Durante os dias 20 e 21 de fevereiro os advogados que representam cinco Federaçãoes filiadas a CONASCON se reuniram para discutir e formular um parecer sobre a aplicabilidade da Súmula 448 e seus desdobramentos jurídicos. Esse parecer será apresentado a diretoria da entidade para o planejamento de ações no território nacional.

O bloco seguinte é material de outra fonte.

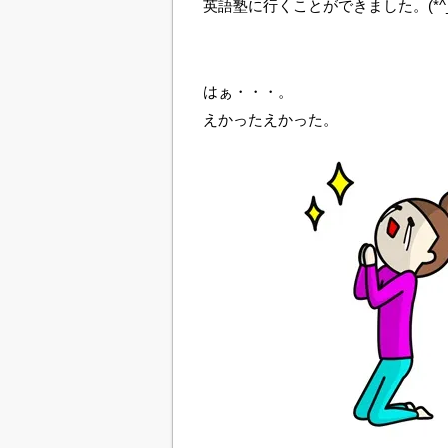
英語塾に行くことができました。(*^_^
はぁ・・・。
えかったえかった。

O objetivo é organizar e preparar as entidades filiadas para se posicionarem frente às Empresas do Setor. Pois os reflexos podem ser os mais diversos, tanto na diminuição da oferta de postos de trabalho, atrasos nos pagamentos, enxugamento dos contratos, desvios de função, enfim, as demanda vão aparecer e os sindicatos precisam estar preparados.

A aplicação da súmula 448 não está clara, precisamos nos posicionar, afirma Moacyr Pereira, presidente da CONASCON. Estiveram presentes os advogados da FEMACO – Federação dos Trabalhadores em Serviços, Asseio e Conservação Ambiental, Urbana e Áreas, FEACONSPAR, Federação dos Empregados em Empresas de Asseio e Conservação do Parana, da FEEAC – RS – Federação dos Trabalhadores em Empresas de Asseio e Conservação, Limpeza Urbana em Geral, Ambiental, Áreas Verdes, Zeladoria e Serviços Terceirizados do Rio Grande do Sul e FEVASC - Federação dos Vigilantes, Empregados de Empresas de Segurança, Vigilancia, Prestadoras de Serviços, Asseio e Conservação e de Transporte de Valores do Estado de Santa Catarina.

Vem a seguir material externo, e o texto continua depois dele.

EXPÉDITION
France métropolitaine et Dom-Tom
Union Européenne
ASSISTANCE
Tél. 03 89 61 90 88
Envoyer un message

Outro ponto importante da pauta foi a proibição do trabalho de gestantes e lactantes em locais insalubres. A lei 13.287/16 entrou em vigor em 12 de maio e estabelece que trabalhadoras gestantes e lactantes deverão ser afastadas de atividades, operações ou locais insalubres, durante o período de gestação e lactação. Essa lei foi assinada pela presidente Dilma Roussef. Neucir Paskosk alertou que os grandes setores não têm problemas em realocar essas trabalhadoras, mas precisamos ficar atentos aos pequenos setores. Ele afirma ainda que tanto as questões que envolvam a Súmula 448 e a recente lei aprovada precisam ser avaliadas com muita cautela pelo movimento sindical, pois a aplicação de determinadas conquistas podem gerar reflexos contrários, como a redução nas contratações. Para Moacyr Pereira, presidente da entidade existe um risco maior ainda, a diminuição de contração de mulheres. A CONASCON vai propor ações e atividades para seus filiados para ampliar o debate sobre o tema e formalizar uma estratégia nacional de atuação.

No início da Tarde a diretoria da entidade se reuniu com Edgar Segato Neto  presidente da Febrac- Federação Nacional da Empresas de Asseio e Conservação para mostrar a preocupação das entidades com os possíveis reflexos do tema.